Scientists made the discovery after examining a genetic marker of biological ageing in DNA samples from 5,620 Finnish men and women.

They focused on telomeres, caps on the ends of chromosomes that perform a similar role to the plastic ends of shoelaces, by preventing DNA becoming frayed and degraded.

Telomeres shorten as cells divide, eventually ceasing to function. They shorten at different rates over the lifetimes of different individuals, and short telomeres are linked to age-related conditions such as type 2 diabetes and heart disease.

The British and Finnish scientists looked at telomere length in blood cell samples collected in 1997, when all the participants were 31 years old.

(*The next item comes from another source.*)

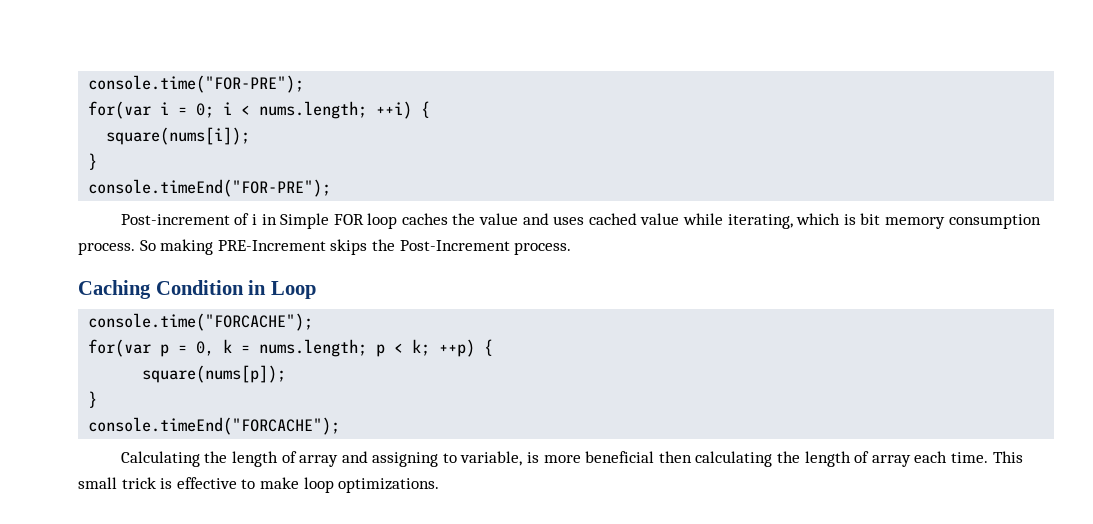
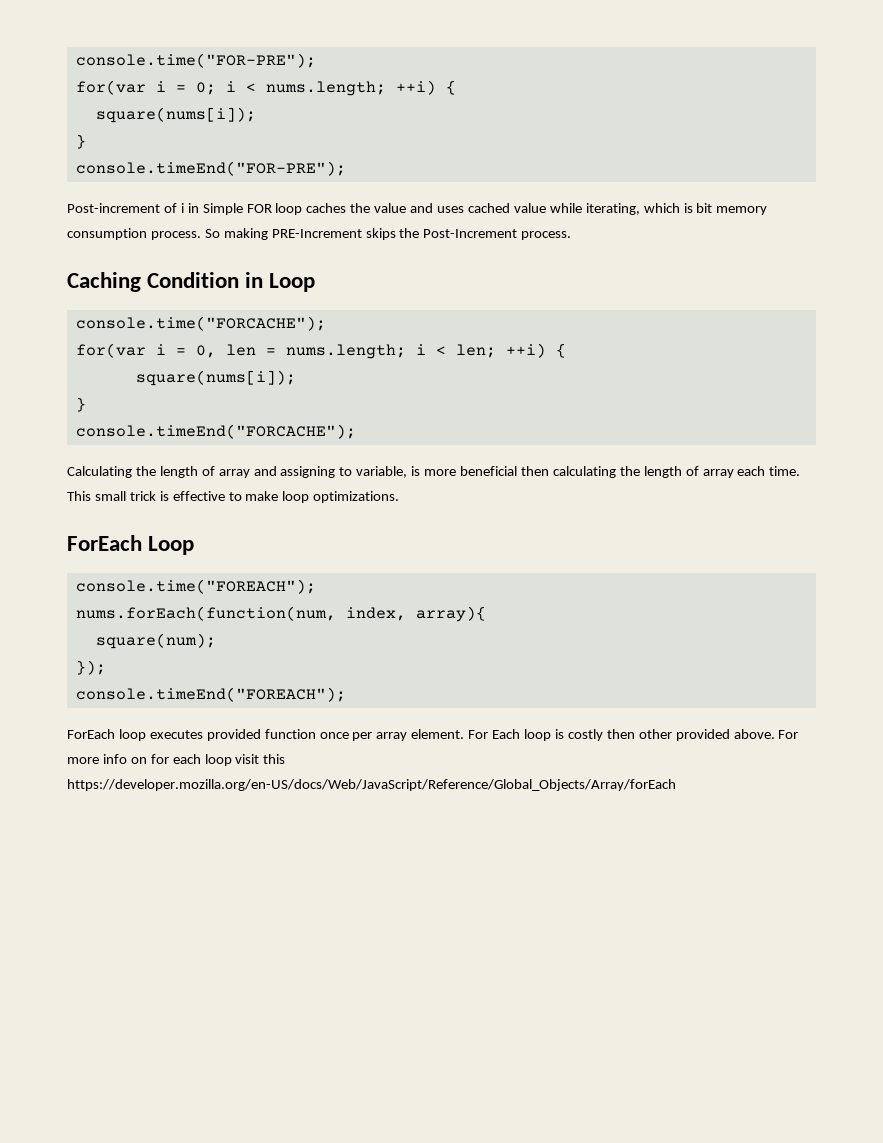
[160,344,170,357] p -> [155,344,166,355] i
[223,339,233,353] k -> [225,344,256,356] len
[376,339,494,357] [142,365,287,383] p < k; ++p) { // square(nums[p]); -> [415,343,566,358] [135,370,296,386] i < len; ++i) { // square(nums[i]);
(440, 485) none -> [67,535,195,555] [75,579,316,594] [75,606,486,622] [95,633,216,649] [75,660,106,675] [75,687,346,702] [67,729,799,741] [67,754,286,766] [67,779,676,791] // ForEach Loop // console.time("FOREACH"); // nums.forEach(function(num, index, array){ // square(num); // }); // console.timeEnd("FOREACH"); // ForEach loop executes provided function once per array element. For Each loop is costly then other provided above. For more info on for each loop visit this https://developer.mozilla.org/en-US/docs/Web/JavaScript/Reference/Global_Objects/Array/forEach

Men who had been unemployed for more than two of the preceding three years were more than twice as likely to have short telomeres as men who were continuously employed.

The trend was not seen in women, but fewer women than men in the study had been unemployed for long periods in their 30s.

Dr Jessica Buxton, from Imperial College London, who co-led the research reported in the online journal Public Library of Science ONE, said: "Shorter telomeres are linked to higher risk of various age-related diseases and earlier death. Stressful life experiences in childhood and adulthood have previously been linked to accelerated telomere shortening. We have now shown that long-term unemployment may cause premature ageing too."

Co-author Dr Leena Ala-Mursula, from the University of Oulu in Finland, said: "There has been lots of research linking long-term unemployment with ill health. This is the first study to show this type of effect at a cellular level. These findings raise concerns about the long-term effects of joblessness in early adulthood. Keeping people in work should be an essential part of general health promotion."

The scientists accounted for social, biological and behavioural factors that could have affected the result. This helped to rule out the possibility that short telomeres were linked to medical conditions that prevented men from working.